To me Mezirow’s theories on transformative learning aren’t simply based on the need for a different approach in adult education but also based around the politics of the use of pre- existing material in the education of adults, and in writing a theory for an established area the need to refer to those who came before you in order to give your theory more credence in your given field.
The focus of this theory is based upon the needs of adult learners when returning to education and their changing needs for their education, whether it be that the subject now needs to be able to be taught in conjunction with practical applications and using real life as an incentive for study.

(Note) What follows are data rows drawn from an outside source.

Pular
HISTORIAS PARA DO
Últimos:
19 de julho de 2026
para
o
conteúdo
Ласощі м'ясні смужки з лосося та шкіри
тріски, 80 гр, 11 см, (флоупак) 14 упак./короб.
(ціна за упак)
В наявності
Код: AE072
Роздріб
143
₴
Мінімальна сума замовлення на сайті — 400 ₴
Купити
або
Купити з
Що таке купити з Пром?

The theory can be viewed as both daunting and comforting. Daunting as the subject focuses on the need to change the way you teach/ learn, depending on your view point, in order to make the language/ topics more approachable and applicable for adult learners or those that have returned to education after a period of time, however the theory itself includes quite a lot of theoretical jargon that left me stumped and took about five attempts at reading to be able to write this blog, and even at that my grasp of the content is shaky at best.
Kitchenam, in his writing of this article, seems more preoccupied with sounding academic and panders to his academic peers rather then making an informative evaluation of Mezirow’s theory for the average student. The article is very complex in it’s formatting and includes very little in the way of straight forward usable information for someone who is reading the article to gain a different perspective on the work of Mezirow in regard to Transformative Learning.